Is that good? Only if you don’t want the government to have enough money to pay for what it needs to pay for, or if you don’t mind the country increasing its debt by up to six trillion (that’s “trillion”, with a “t”) dollars. Trump always complains about the size of our debt as it is.

And by the way, maybe any comparison of Trump’s business dealings to that of Leona “The Queen of Mean” Helmsley is even more appropriate than immediately apparent, at least from glancing at her entry on Wikipedia:
Despite the Helmsleys' tremendous wealth (net worth over a billion dollars), they were known for disputing payments to contractors and vendors. One of these disputes would prove to be their undoing. 
In 1983, the Helmsleys bought Dunnellen Hall, a 21-room mansion in Greenwich, Connecticut, to use as a weekend retreat. The property cost $11 million, but the Helmsleys wanted to make it even more luxurious. The work included a $1 million dance floor, a silver clock and a mahogany card table. 
The remodeling bills came to $8 million, which the Helmsleys were loath to pay.
Sound familiar?
A group of contractors sued the Helmsleys for non-payment; they eventually paid off most of the debt. 
In 1985, during those proceedings, the contractors revealed that most of their work was being illegally billed to the Helmsleys' hotels as business expenses. The contractors sent a stack of the falsified invoices to the New York Post to prove that the Helmsleys were trying to avoid tax liabilities. The resulting Post story led to a federal criminal investigation. 
Also, Jeremiah McCarthy, the Helmsleys' executive engineer, alleged that Leona repeatedly demanded that he sign invoices to bill personal expenses to the Helmsley company and, when McCarthy declined to do so, Helmsley exploded with tyrannical outbursts, shouting, "You're not my fucking partner! You'll sign what I tell you to sign.”
But then there’s this interesting little tidbit:
In 1988, then United States Attorney Rudy Giuliani indicted the Helmsleys and two of their associates on several tax-related charges, as well as extortion.
I guess he’s glad he’s no longer in the prosecuting business; otherwise, he might have to indict one of his closest friends.

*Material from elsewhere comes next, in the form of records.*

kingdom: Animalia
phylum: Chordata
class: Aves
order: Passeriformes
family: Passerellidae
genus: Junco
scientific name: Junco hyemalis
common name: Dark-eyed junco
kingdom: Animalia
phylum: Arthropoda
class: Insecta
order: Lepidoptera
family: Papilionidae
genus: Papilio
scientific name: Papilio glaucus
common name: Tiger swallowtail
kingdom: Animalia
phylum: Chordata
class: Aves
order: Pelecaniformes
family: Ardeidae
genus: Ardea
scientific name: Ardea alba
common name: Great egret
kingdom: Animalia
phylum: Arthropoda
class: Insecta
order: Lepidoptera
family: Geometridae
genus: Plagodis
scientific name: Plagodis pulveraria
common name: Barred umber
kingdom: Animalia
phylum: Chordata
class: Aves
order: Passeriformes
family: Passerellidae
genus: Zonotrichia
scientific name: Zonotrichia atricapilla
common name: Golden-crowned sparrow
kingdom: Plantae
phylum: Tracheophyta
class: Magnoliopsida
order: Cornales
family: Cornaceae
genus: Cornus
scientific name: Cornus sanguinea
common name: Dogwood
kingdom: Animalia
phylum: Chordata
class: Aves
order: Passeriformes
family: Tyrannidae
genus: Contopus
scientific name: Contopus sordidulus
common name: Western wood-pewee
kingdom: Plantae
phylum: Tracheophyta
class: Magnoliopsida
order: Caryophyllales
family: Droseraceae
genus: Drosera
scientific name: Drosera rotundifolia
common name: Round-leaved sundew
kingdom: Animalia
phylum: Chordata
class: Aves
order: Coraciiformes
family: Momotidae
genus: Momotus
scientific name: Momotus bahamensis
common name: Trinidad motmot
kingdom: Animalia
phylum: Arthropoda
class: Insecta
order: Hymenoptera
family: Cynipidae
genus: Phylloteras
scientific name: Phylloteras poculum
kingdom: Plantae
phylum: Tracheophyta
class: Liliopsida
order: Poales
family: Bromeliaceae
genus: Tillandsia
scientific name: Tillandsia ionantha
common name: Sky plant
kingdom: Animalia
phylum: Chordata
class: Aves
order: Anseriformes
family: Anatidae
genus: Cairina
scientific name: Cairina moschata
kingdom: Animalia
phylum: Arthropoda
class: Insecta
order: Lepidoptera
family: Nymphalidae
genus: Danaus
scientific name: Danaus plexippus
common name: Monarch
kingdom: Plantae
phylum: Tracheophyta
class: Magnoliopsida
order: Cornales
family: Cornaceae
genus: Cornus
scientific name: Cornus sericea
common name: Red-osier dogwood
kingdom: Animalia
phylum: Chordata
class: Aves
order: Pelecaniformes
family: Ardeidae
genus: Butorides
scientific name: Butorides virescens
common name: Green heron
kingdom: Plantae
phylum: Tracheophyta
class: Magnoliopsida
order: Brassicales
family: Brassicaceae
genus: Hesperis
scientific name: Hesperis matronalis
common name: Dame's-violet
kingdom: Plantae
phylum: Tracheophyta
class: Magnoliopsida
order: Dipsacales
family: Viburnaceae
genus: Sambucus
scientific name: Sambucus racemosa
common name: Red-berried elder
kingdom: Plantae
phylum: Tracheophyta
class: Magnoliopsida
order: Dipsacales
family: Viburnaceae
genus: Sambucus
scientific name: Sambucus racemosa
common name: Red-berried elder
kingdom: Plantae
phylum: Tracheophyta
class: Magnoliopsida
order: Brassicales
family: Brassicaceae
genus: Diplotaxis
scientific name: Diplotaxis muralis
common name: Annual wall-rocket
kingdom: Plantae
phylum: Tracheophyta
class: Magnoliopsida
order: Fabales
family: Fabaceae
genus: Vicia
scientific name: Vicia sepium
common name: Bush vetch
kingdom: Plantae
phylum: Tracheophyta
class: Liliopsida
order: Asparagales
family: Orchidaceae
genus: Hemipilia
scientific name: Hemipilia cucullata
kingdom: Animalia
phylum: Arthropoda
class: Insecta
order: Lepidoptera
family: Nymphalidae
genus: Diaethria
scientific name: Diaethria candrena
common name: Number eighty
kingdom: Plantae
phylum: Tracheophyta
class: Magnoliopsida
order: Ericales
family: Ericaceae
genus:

Anyway, her husband was let off because of failing health, but she was eventually convicted on "one count of conspiracy to defraud the United States, three counts of tax evasion, three counts of filing false personal tax returns, sixteen counts of assisting in the filing of false corporate and partnership tax returns, and ten counts of mail fraud.” The extortion charge was dropped.

She was sentenced to 16 years, but her appeals lawyer, Alan Dershowitz, eventually got that reduced, and she was released after serving only 19 months.
She was forced to give up control of her hotel empire, since most of her hotels had bars and New York does not allow convicted felons to hold alcohol licenses. Mrs. Helmsley lived her final year at her penthouse atop the Park Lane Hotel.
She left a $12 million trust fund for “Trouble”, her Maltese dog, but that was later reduced to $2 million, "as excessive to fulfill its purpose.” I don’t know if Donald has pets, but I can just about see all that other stuff happening to him.

And so we’ll just have to wait and see if this new story in the news about Trump being a cad will make any difference to his support. Even if the staunchest Trumpeters won’t be able to make any sense of it, maybe it will be just enough to keep independents from swinging in his direction.

And do you remember that school dance scene in "Back to the Future", in which Marty (Michael J. Fox) watches as his family fades away in the family photo, and out of his future, as his teenaged mom and dad fail to hook up on the dance floor? I’m reminded of that every time I look at and see Hillary’s chances dropping.

But then I see his family fading back into the photo whenever I go there on days like today, and see her fortunes improving — pushing 70%! — seemingly in response to this Times story, but it probably wouldn’t happen that quickly.

Maybe it’s just because America is coming to its senses anyway, the closer we get to the crucial day.